### Статья
┄┄┄┄┄┄┄┄┄┄┄┄┄┄┄┄┄┄┄┄

Несмотря на академическую постановку, статичность, усиленную пониженным горизонтом, ощутимо стремление художника придать образу остяка конкретные и живые черты. Для этой цели Корнеев обратился к жанру «этнографического портрета», что существенно обогатило образы империи. Подобные открытия являлись следствием осмысления эстетических идей конца XVIII - начала XIX вв. Например, П. Чекалевский требовал от художников изучения природы в целях «изображения действий естества», а не слепого подражания античным образцам [8, 768]. Стоит упомянуть и Г. И. Угрюмова, чья художественная и педагогическая деятельность несла в себе передовые принципы национального искусства, и воспитавшего поколения талантливых художников, включая Корнеева. Важнейшей частью его педагогической системы являлась ориентация на натуру, конкретизация её качеств, а также требование исторической достоверности - этнографической и бытовой [14, 60-63].

┄┄┄┄┄┄┄┄┄┄┄┄┄┄┄┄┄┄┄┄

### Исходные данные

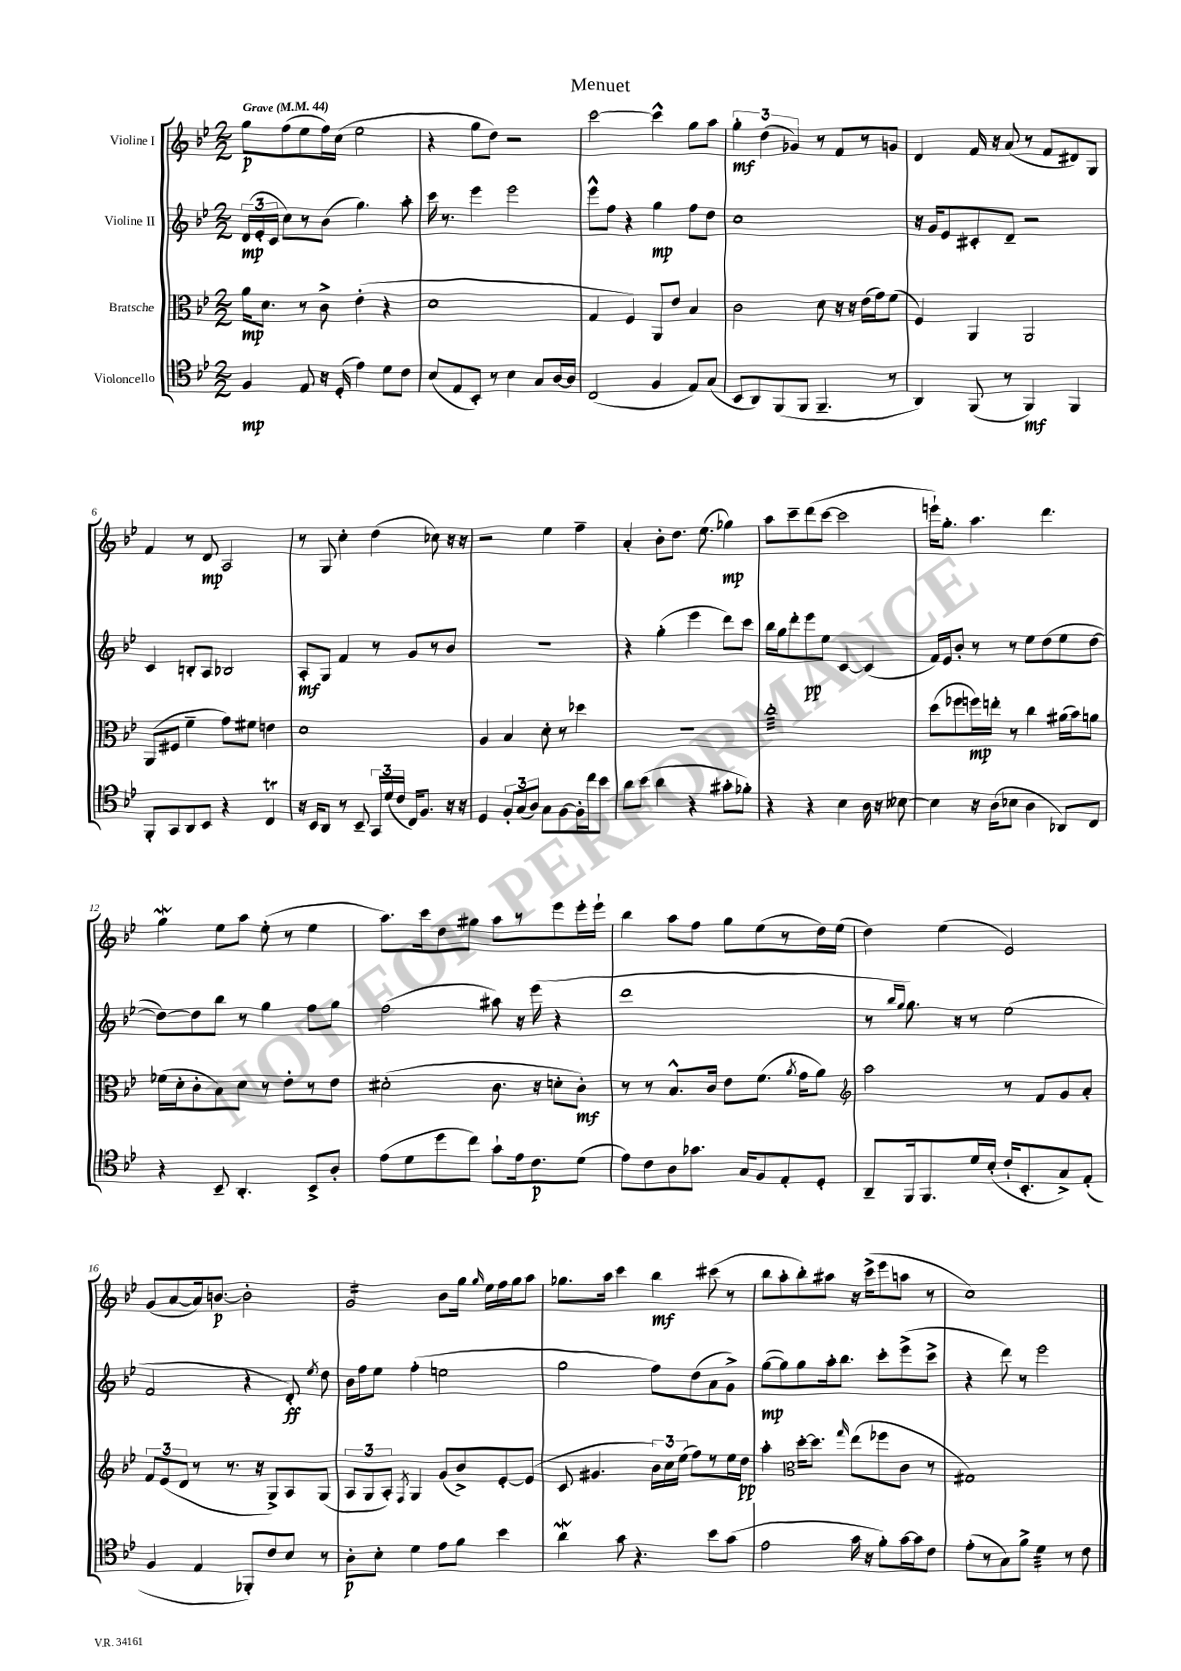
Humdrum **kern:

┄┄┄┄┄┄┄┄┄┄┄┄┄┄┄┄┄┄┄┄

### Задание A
Согласуются ли с этой статьей об образе остяка у Корнеева следующие утверждения? (i) Корнеев обратился к жанру этнографического портрета. (ii) Чекалевский призывал художников подражать античным образцам. (iii) Угрюмов воспитал Корнеева. Для каждого ответьте «да» или «нет» и приведите решающие слова статьи точной цитатой.
### Задание B
Что, согласно статье об образе остяка у Корнеева, было важнейшей частью педагогической системы Угрюмова?
### Задание C
Допишите статью об образе остяка у Корнеева, начав сразу после её последнего предложения.

### Результат выполнения A
(i) Да: «Корнеев обратился к жанру «этнографического портрета»».
(ii) Нет: «а не слепого подражания античным образцам».
(iii) Да: «воспитавшего поколения талантливых художников, включая Корнеева».

### Результат выполнения B
Ориентация на натуру, конкретизация её качеств и требование исторической достоверности — этнографической и бытовой.

### Результат выполнения C
Если изучение и отображение натуры в форме просветительского классицизма привели Корнеева к художественным открытиям, то линия типажно-костюмного жанра накладывала определённые ограничения. Об этом говорит тот факт, что образ остяка абстрагировался до типа. Под типом понимается «несоответствие никакому отдельному члену класса», но одновременно он может «символизировать всех его членов» [6, 523]. Так, атрибуты остяка (весло, сеть, пойманная рыба) обозначают собой круг повседневной жизни «класса» остяков в целом. Его зимняя одежда не соответствует летнему ландшафту, так как,

во-первых, это не реальная одежда как таковая, а «костюм», фиксирующий принадлежность к «малому сибирскому обществу», а во-вторых с ней ассоциируются и суровые климатические особенности отображаемой местности даже в летний период. Образ остяка - это и «эмблема целого класса объектов», то есть остяков как некой общности, и в то же время «портрет каждого из них» [6, 174].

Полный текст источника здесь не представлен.